Tarefas do exercício –
(a) Resuma o trecho citado em duas frases.
(b) Por favor, indique se cada afirmação concorda com o trecho citado, respondendo sim ou não e citando as palavras que decidem: (i) a biblioteca se destina à Faculdade de Philosophia, Sciencias e Letras; (ii) a carta a Oneyda Alvarenga foi escrita em São Paulo; (iii) Mário de Andrade diz levar pelo menos três quartos de hora se barbeando.
(c) Segundo o trecho citado, quais são as matérias que Mário de Andrade afirma menos "saber"?

+++ Trecho citado

Attendendo á sua solicitação, communico-lhe que o dr. Ruy Bloem, Secretário da Faculdade de Philosophia, Sciencias e Letras, á qual se destinará essa Bibliotheca, está encarregado de recebel-a, em nome da mesma Faculdade.
Reitero a V.S. os protestos de minha distincta consideração.

Dr. A. de Almeida Prado
Director


(3) – Em várias cartas a amigos, Mário de Andrade queixou-se de sua dificuldade em memorizar. Que baste apenas esta confissão à Oneyda Alvarenga, em famosa carta de 14 de setembro de 1940, escrita no Rio de Janeiro:

(...)
“Não só o uso e abuso de todos os prazeres da vida baixa me tomaram e tomam muito tempo (levo sempre pelo menos três quartos de hora me barbeando...) mas desde cedo esses abusos me prejudicam muito certas faculdades, especialmente a memória. Si eu guardasse na memória pelo menos um décimo de tudo quanto tenho lido... e compreendido, acho que seria um assombro de erudição, coisas diferentes. Mas não guardo nem a milésima parte do que apreendo! Eu sou o tipo de sujeito que ‘na sabe’! (Não pense que estou me humilhando, já me explico.) E saberá você as matérias que menos eu ‘sei’? São História da Música, Harmonia, Contraponto, Folclore!!! Palavra de honra, Oneida. Uma análise harmônica me custa absurdos de esforços, me esqueço das regras. Em História (qualquer aliás) lida minuciosamente, apaixonada mas compreendidamente, datas sou absolutamente incapaz de guardar, os nomes me fogem cincoenta em cem, e os próprios fatos baralho e em grande parte esqueço. Fica uma súmula muito nebulosa, sem síntese nem qualquer análise, uma verdadeira nebulosa sem luz nem medida. E é tudo assim, quase um martírio. De forma que si tenho de criticar um livro de Érico Veríssimo, pra me repor dentro da espécie dele, sou obrigado a ler preliminarmente dois dos livros anteriores dele. E não se trata apenas de ‘refrescar as idéias’, trata-se exatamente de rever o conhecimento perdido. Tu em mim fica memoriado como uma nebulosa”. (...).

++++++
+++ Linhas sem tratamento

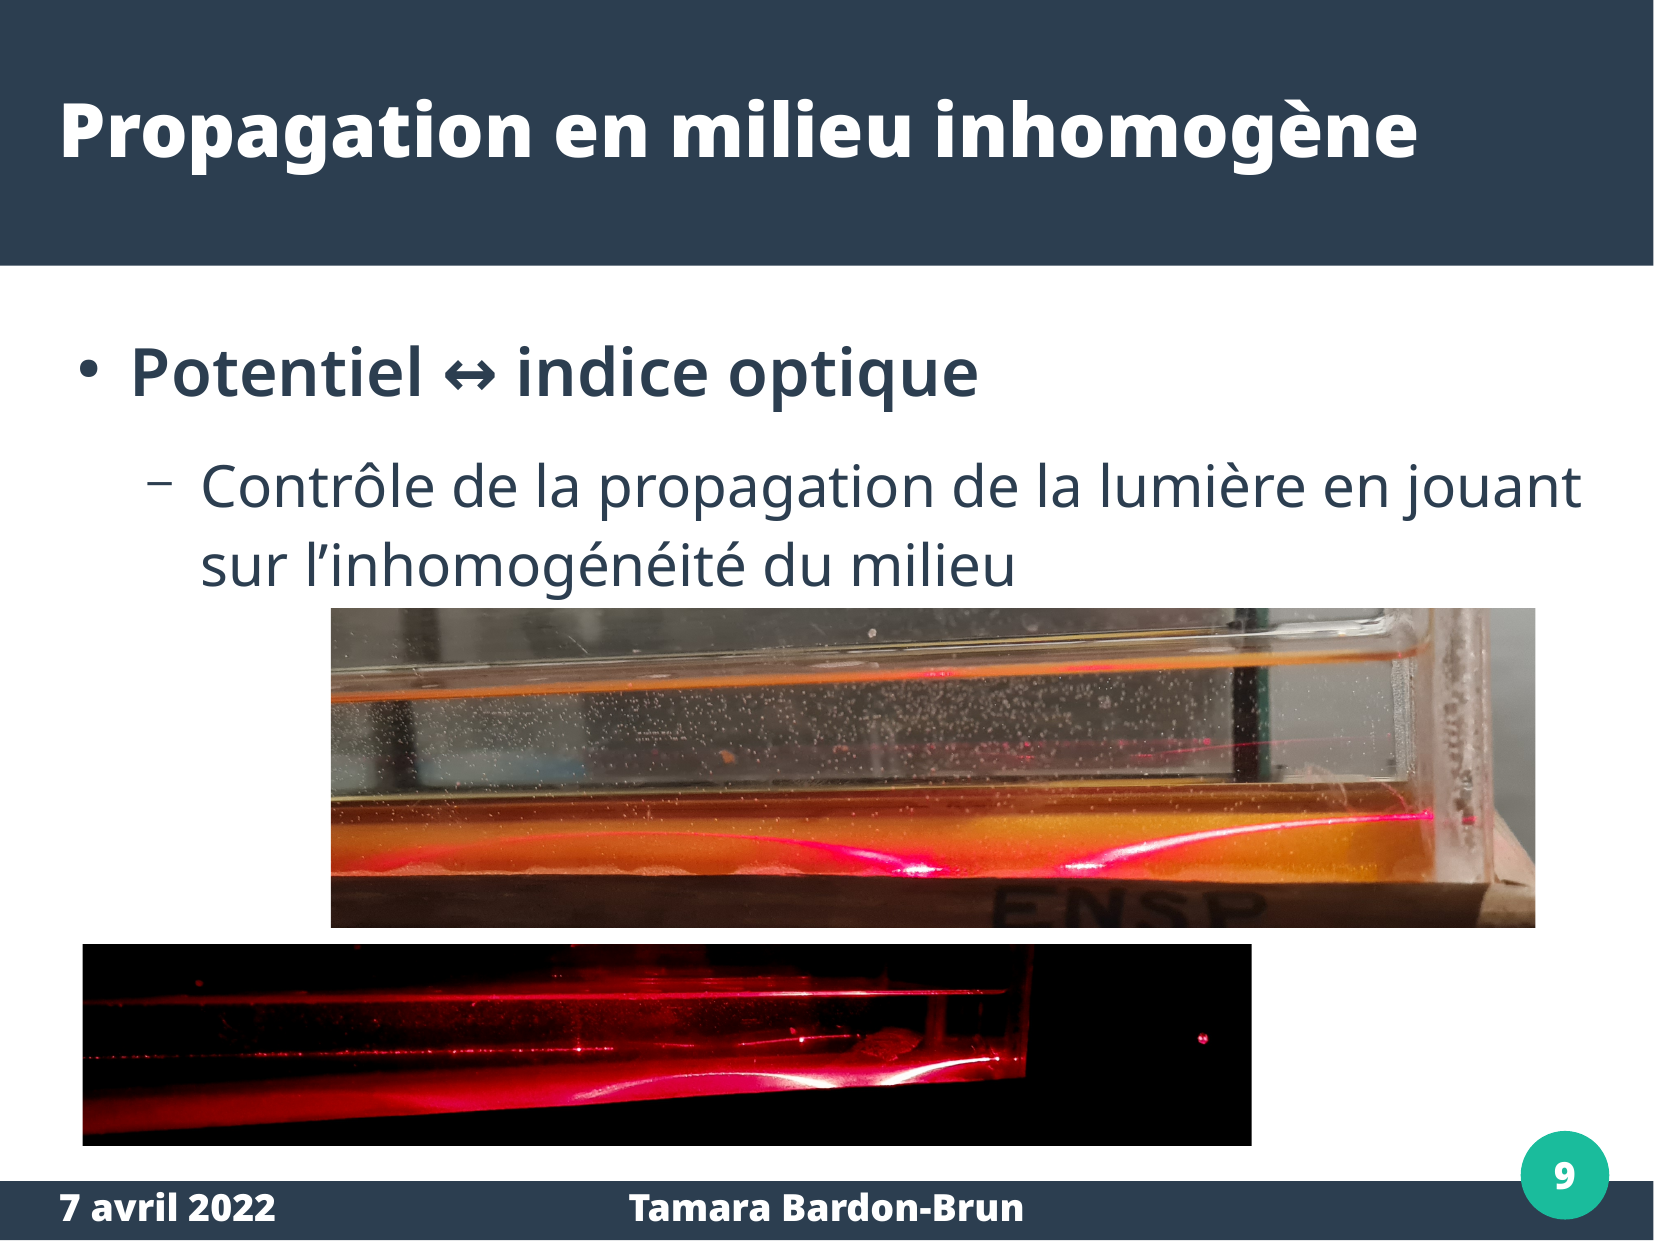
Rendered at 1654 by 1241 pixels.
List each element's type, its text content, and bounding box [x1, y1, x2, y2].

title Propagation en milieu inhomogène [59, 49, 1595, 207]
picture [82, 944, 1252, 1146]
list Potentiel ↔ indice optique Contrôle de la propagation de la lumière en jouant sur l’inhomogénéité du milieu [59, 324, 1595, 1152]
picture [330, 608, 1536, 928]
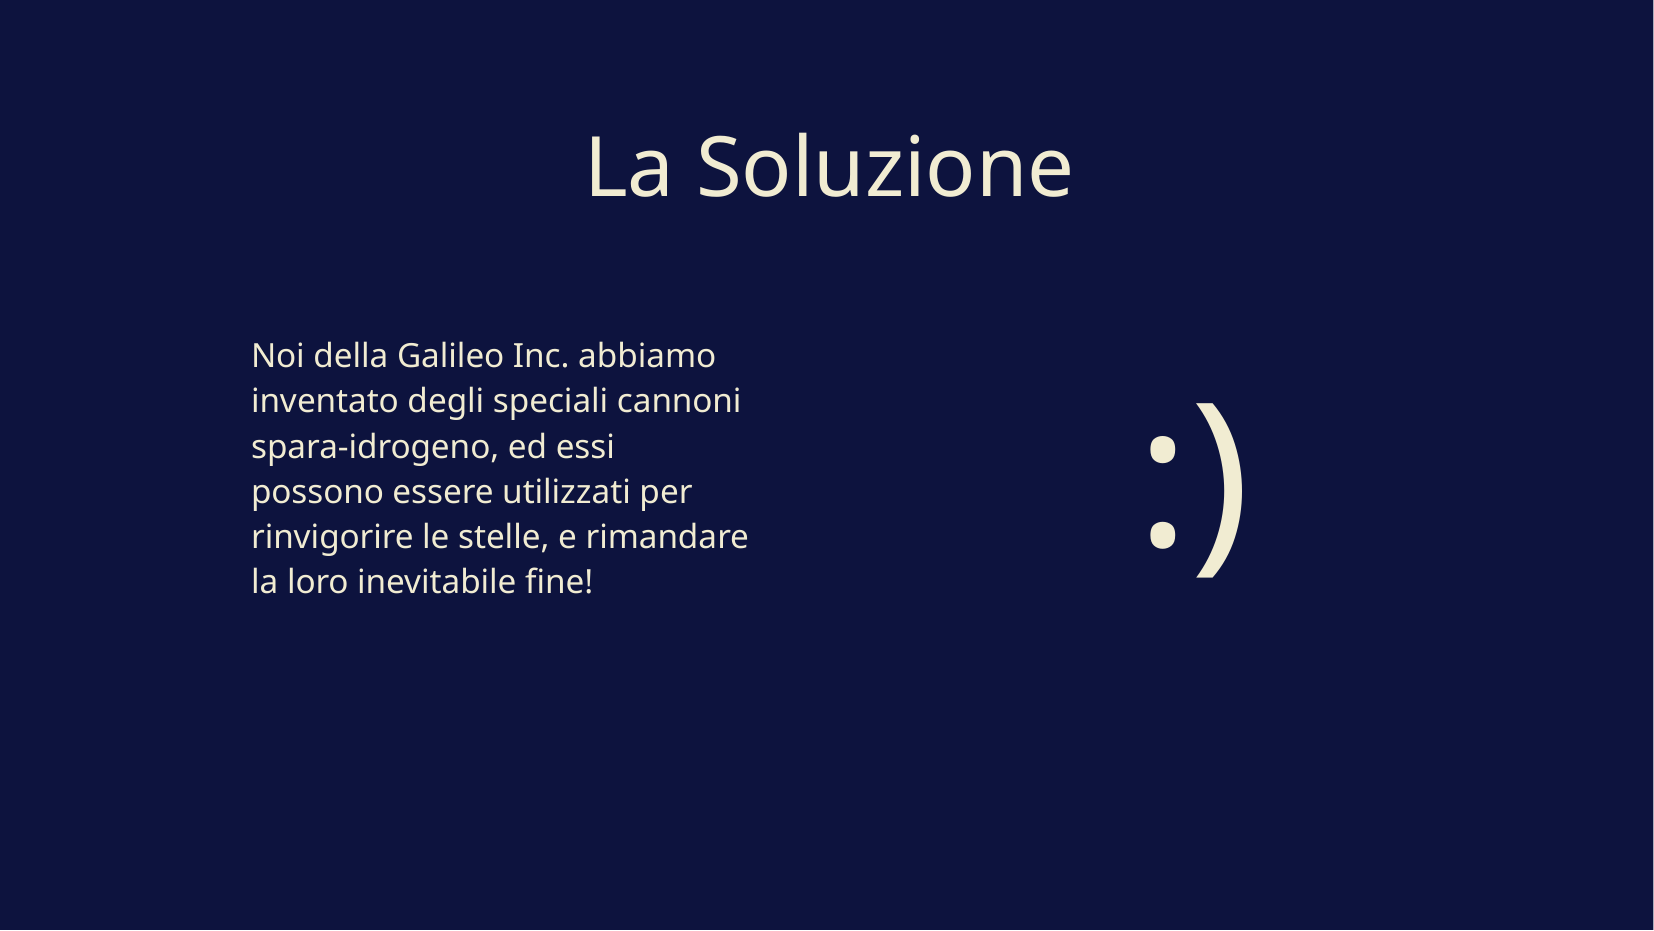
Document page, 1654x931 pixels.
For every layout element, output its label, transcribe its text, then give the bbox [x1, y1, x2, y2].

title La Soluzione [383, 0, 1300, 382]
text_box Noi della Galileo Inc. abbiamo inventato degli speciali cannoni spara-idrogeno, ed essi possono essere utilizzati per rinvigorire le stelle, e rimandare la loro inevitabile fine! [236, 324, 768, 709]
text_box :) [1122, 324, 1329, 591]
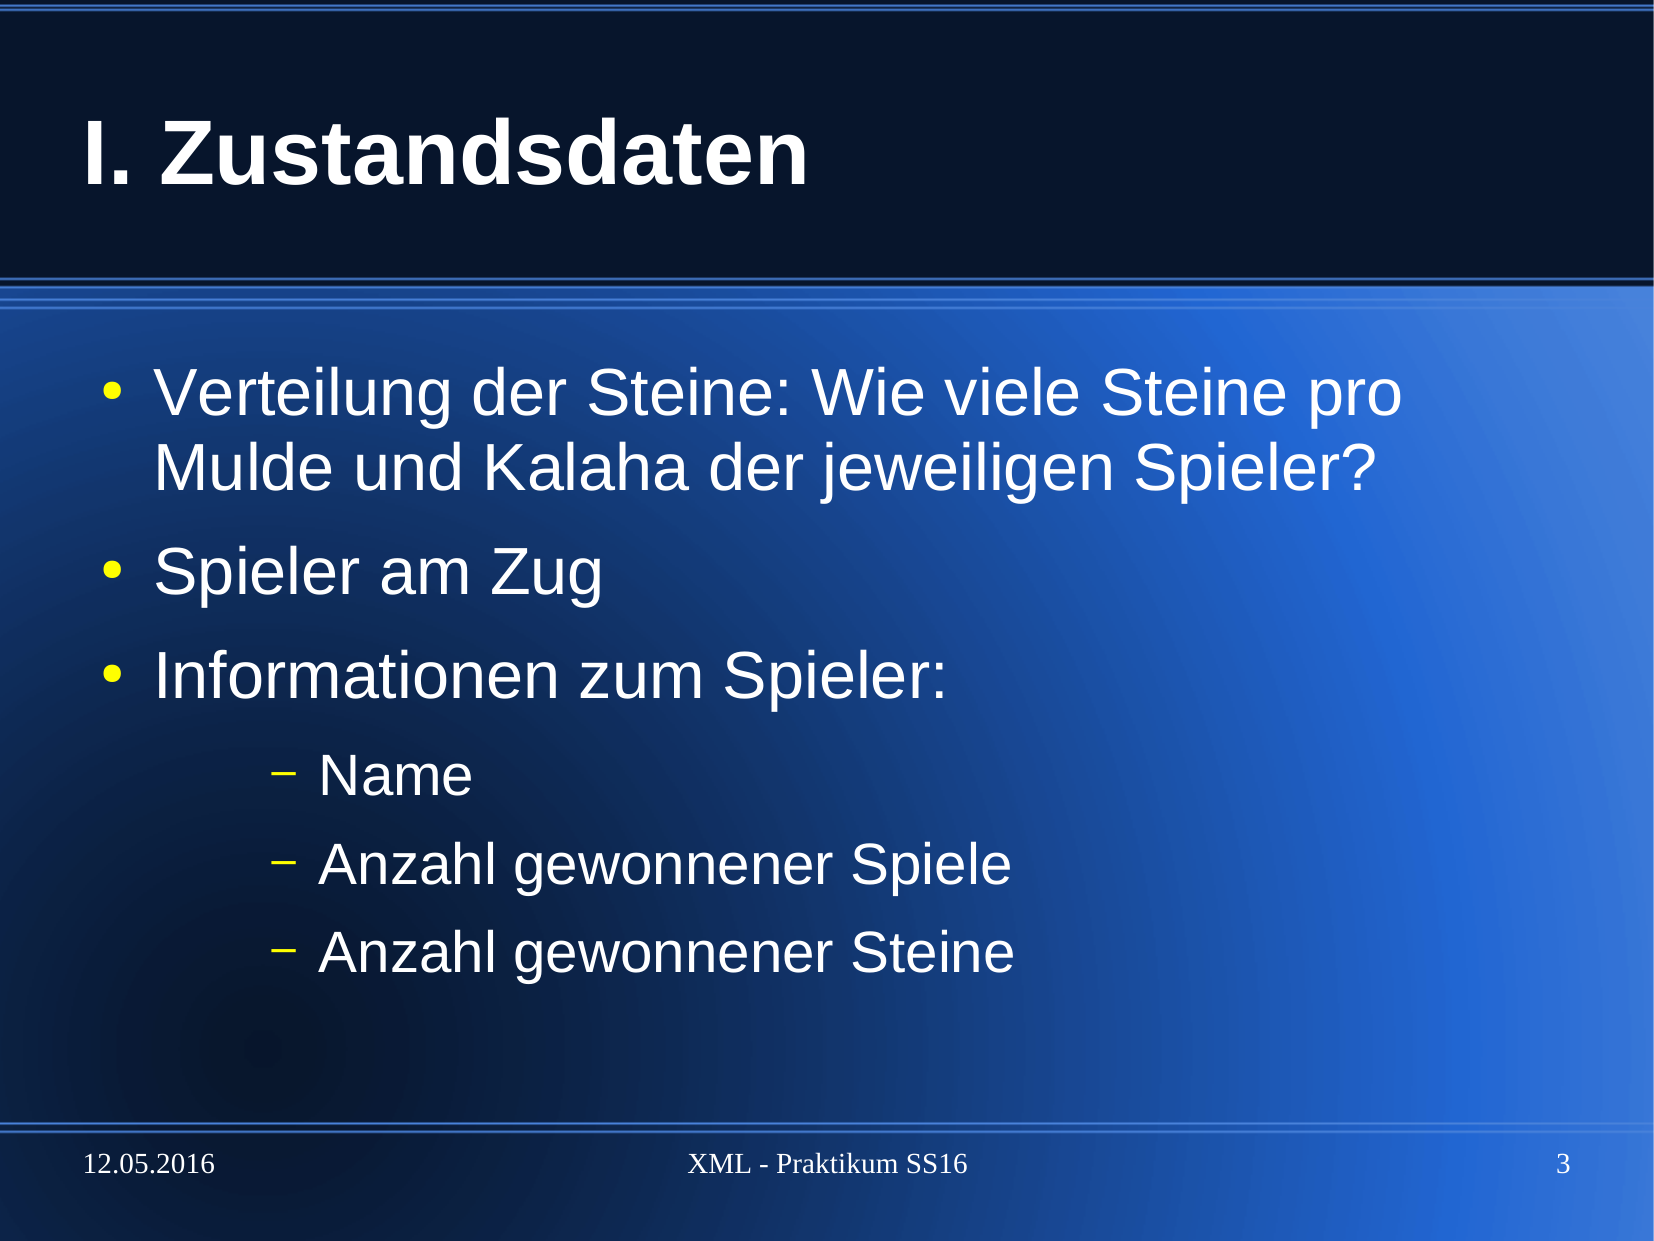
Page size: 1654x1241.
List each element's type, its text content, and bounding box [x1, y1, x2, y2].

list Verteilung der Steine: Wie viele Steine pro Mulde und Kalaha der jeweiligen Spieler? Spieler am Zug Informationen zum Spieler: Name Anzahl gewonnener Spiele Anzahl gewonnener Steine [82, 355, 1571, 1058]
title I. Zustandsdaten [82, 49, 1571, 257]
picture [0, 0, 1654, 1241]
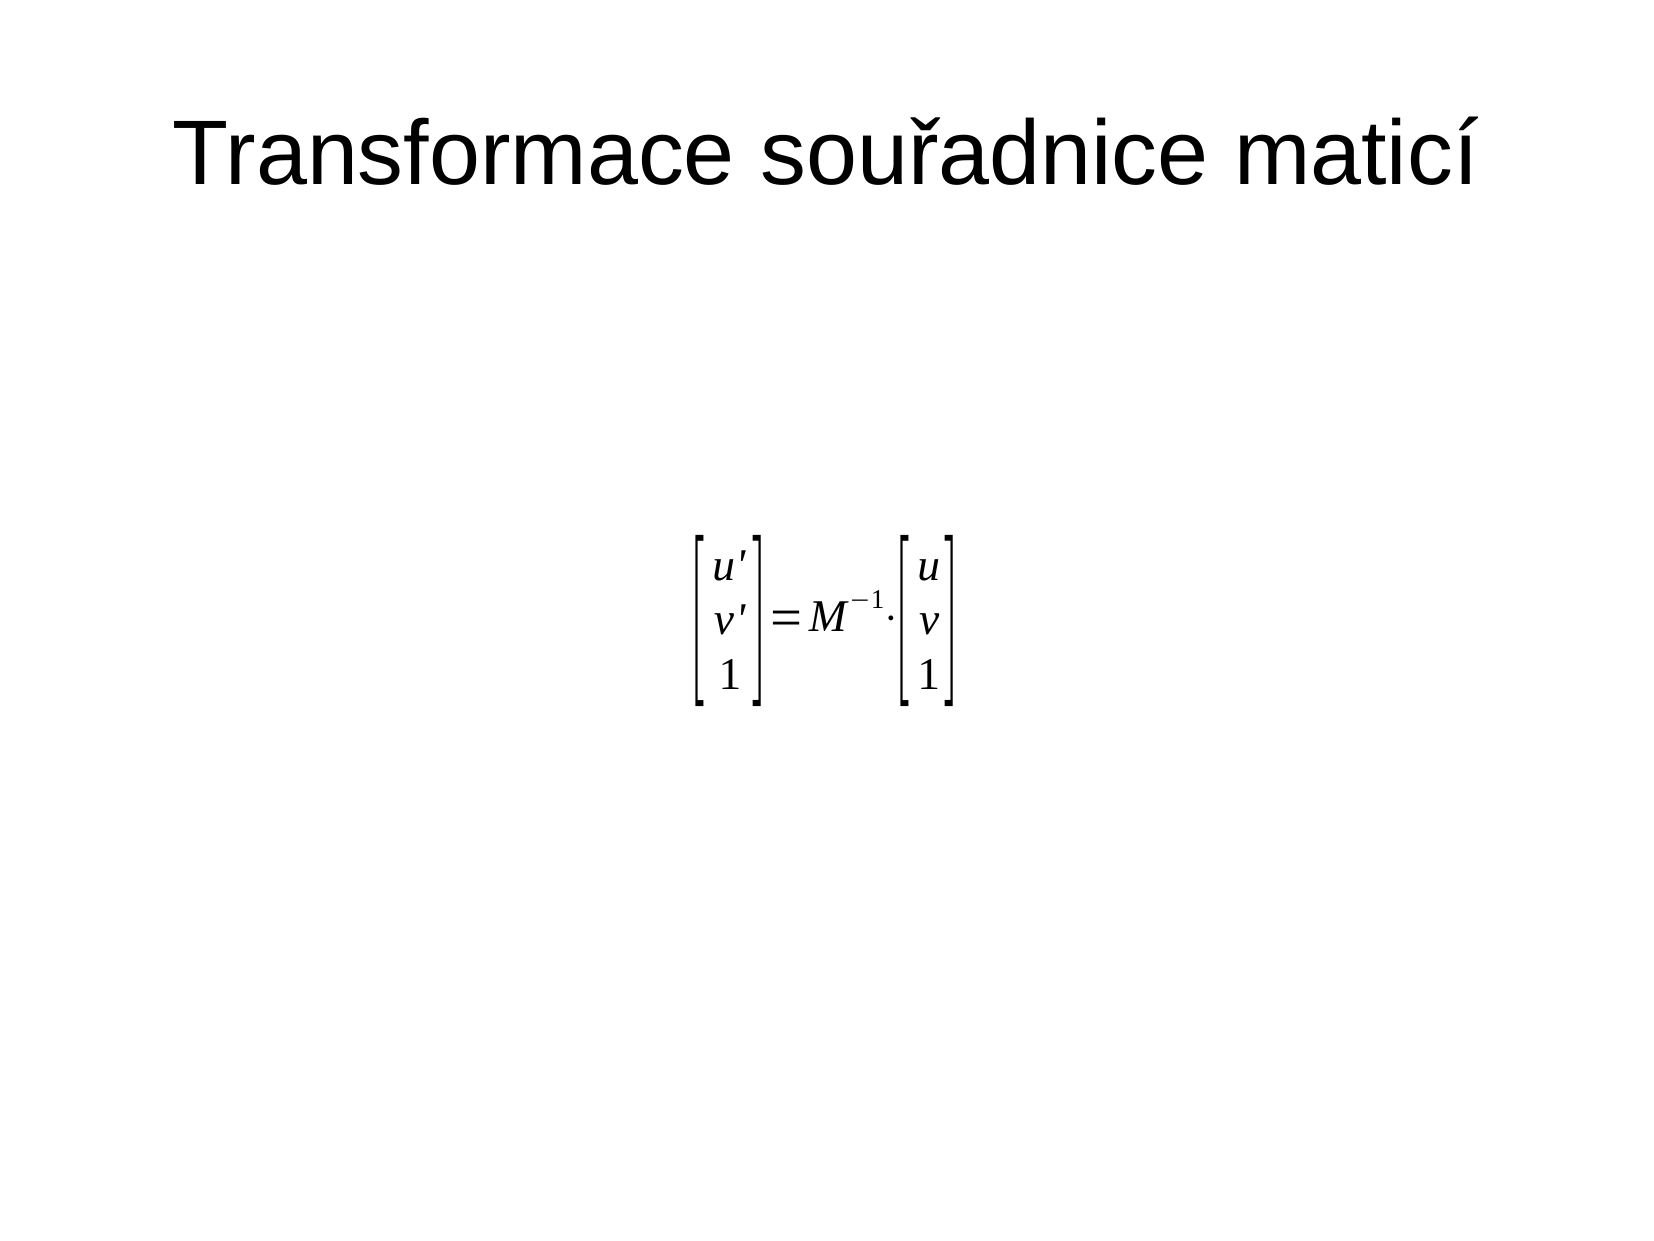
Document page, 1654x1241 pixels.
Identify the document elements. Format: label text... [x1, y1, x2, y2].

chart [685, 532, 968, 708]
title Transformace souřadnice maticí [82, 49, 1571, 257]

++++++

Respostas por tarefa –
(a) Um comunicado assinado pelo Dr. A. de Almeida Prado, diretor, informa que o Dr. Ruy Bloem, secretário da Faculdade de Philosophia, Sciencias e Letras, está encarregado de receber a biblioteca em nome dessa faculdade. Uma nota registra que Mário de Andrade se queixou a amigos de sua dificuldade em memorizar e, em carta a Oneyda Alvarenga de 14 de setembro de 1940, confessou esquecer datas, nomes e fatos, a ponto de precisar ler dois livros anteriores de Érico Veríssimo antes de criticar um livro dele.

(b)
(i) Sim: "á qual se destinará essa Bibliotheca".
(ii) Não: "escrita no Rio de Janeiro".
(iii) Sim: "levo sempre pelo menos três quartos de hora me barbeando".

(c) História da Música, Harmonia, Contraponto e Folclore.